Sabine Hall

Sabine Hall, one of the ancestral homes of the Carters, is situated in Richmond County near Warsaw, the county seat. Its private road leaves the highway shortly before reaching Warsaw and winds for a mile through the woods to the lodge.

The woods adjoining the lawn are composed entirely of native trees, mainly oak and hickory, some of the oaks by their size evidencing great age. The lawn contains many native trees, but the presence of mulberry, Ailanthus, aspen, English elms, linden and other foreign varieties prove that the former owners of Sabine Hall, yielding to the urge of fashion from time to time, introduced trees that in many instances proved far inferior to those of native growth.

Sabine Hall was built by Robert (King) Carter of Corotoman, for his son Landon, in 1730. It is situated on the hills a mile from the Rappahannock, commanding an extensive view of the river and overlooking most of the cultivated area of the four-thousand-acre estate. The house fronts the lawn, and has in the rear a terraced garden laid out by an English gardener when the house was built. The garden extends in five terraces from the top of the hill to the level of the fields below. The first and second levels are devoted exclusively to flowers, and on the eastern side of the second level is a large box hedge of unknown age dividing the flower garden from a portion of the vegetable garden.

The main house and the wings are of brick. The main building is of Georgian architecture, having a front portico the pediment of which is supported by four large cypress columns. The walls are massive, and the cellar, beneath the entire house, is divided by brick partition walls extending to the roof. Entrance is made through heavy doors into a broad hall, which runs from front to rear and opens through similar doors on to a covered porch which extends along the entire rear of the main building. Over the entrance to a side hall is an arch through which one passes to a beautiful, hand-carved staircase. The halls, as well as the parlor, dining room and most of the bedrooms, are wainscoted from floor to ceiling.

On the left of the main hall hangs one of the few known portraits of “King” Carter, and on the walls opposite are portraits of two of the three wives of his son, Landon. In the library is a fine portrait of Landon Carter. There are also portraits of his third wife and all, save one, of the other Carter owners of Sabine Hall.

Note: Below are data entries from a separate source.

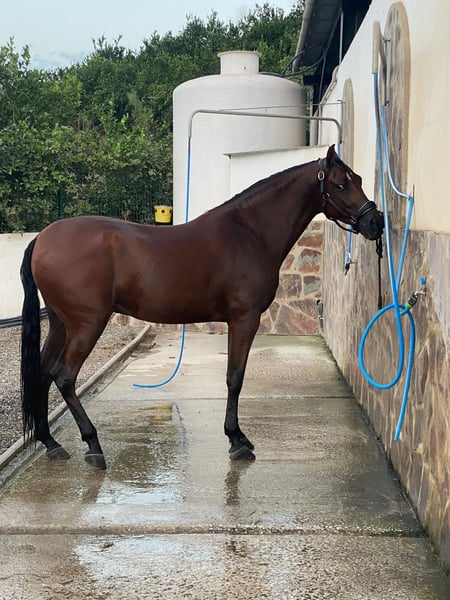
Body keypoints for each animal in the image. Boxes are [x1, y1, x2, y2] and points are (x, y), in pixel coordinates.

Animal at [20, 145, 384, 470]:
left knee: (43, 371)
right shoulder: (244, 319)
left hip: (61, 324)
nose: (375, 223)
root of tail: (42, 238)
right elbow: (235, 377)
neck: (250, 232)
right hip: (87, 324)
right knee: (64, 376)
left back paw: (51, 443)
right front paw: (237, 440)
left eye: (358, 178)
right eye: (340, 184)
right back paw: (93, 445)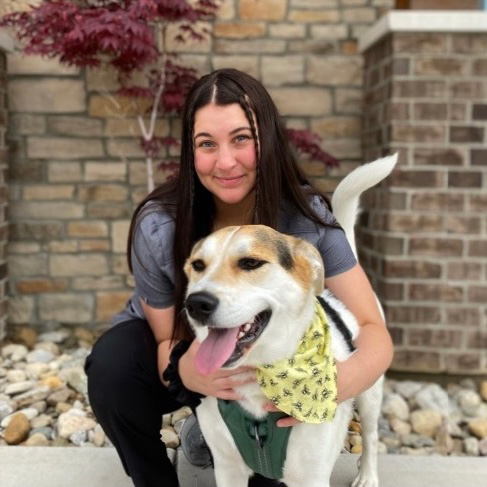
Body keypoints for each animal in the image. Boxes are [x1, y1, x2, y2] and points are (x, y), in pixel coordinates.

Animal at [185, 156, 398, 487]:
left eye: (251, 262)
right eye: (198, 265)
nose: (196, 304)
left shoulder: (311, 475)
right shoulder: (227, 467)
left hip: (370, 390)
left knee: (372, 435)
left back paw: (368, 474)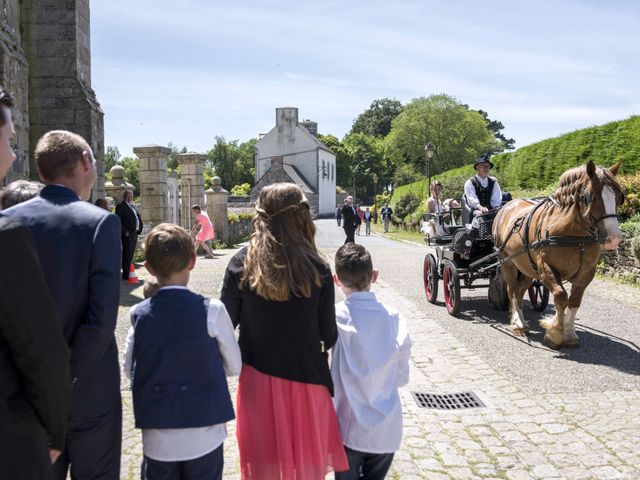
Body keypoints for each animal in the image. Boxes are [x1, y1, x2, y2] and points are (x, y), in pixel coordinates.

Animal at [492, 161, 624, 348]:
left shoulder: (586, 273)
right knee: (512, 289)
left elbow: (574, 301)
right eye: (589, 197)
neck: (574, 235)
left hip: (525, 266)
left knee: (520, 290)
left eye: (619, 196)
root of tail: (506, 206)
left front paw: (568, 333)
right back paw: (518, 323)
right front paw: (555, 333)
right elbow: (561, 296)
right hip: (507, 261)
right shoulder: (546, 268)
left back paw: (520, 320)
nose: (614, 238)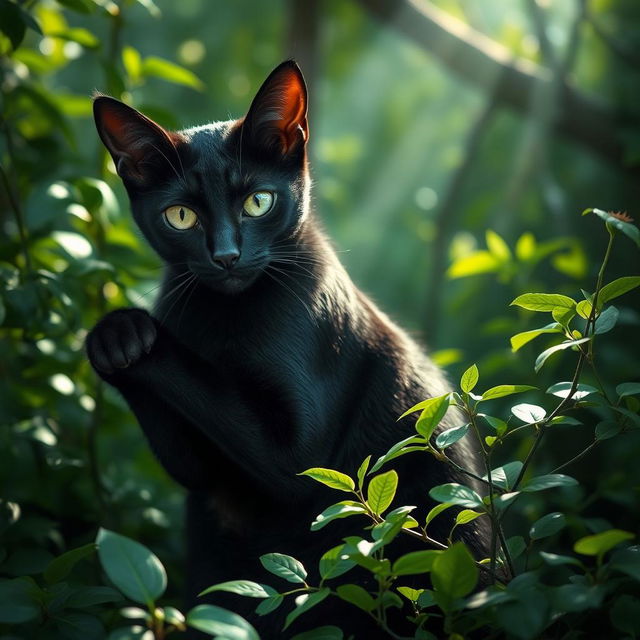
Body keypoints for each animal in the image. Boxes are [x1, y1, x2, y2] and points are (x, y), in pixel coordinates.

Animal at [89, 61, 490, 640]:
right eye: (180, 216)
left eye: (258, 201)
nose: (226, 256)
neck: (225, 320)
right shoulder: (204, 474)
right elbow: (193, 461)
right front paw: (118, 344)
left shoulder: (299, 451)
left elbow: (236, 411)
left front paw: (128, 331)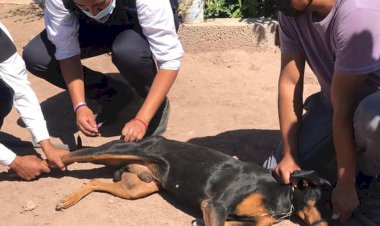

Robert Wormeley Carter, the last of the name, died in 1861, leaving no son. By his will he gave Sabine Hall to his oldest grandson, Robert Carter Wellford, son of his daughter Elizabeth Landon, who married Dr. A. N. Wellford of Fredericksburg. After his death, in 1919, Sabine Hall passed, after a life estate to his widow, Elizabeth Harrison, to his two sons, Armistead Nelson Wellford and William Harrison Wellford, the present owners.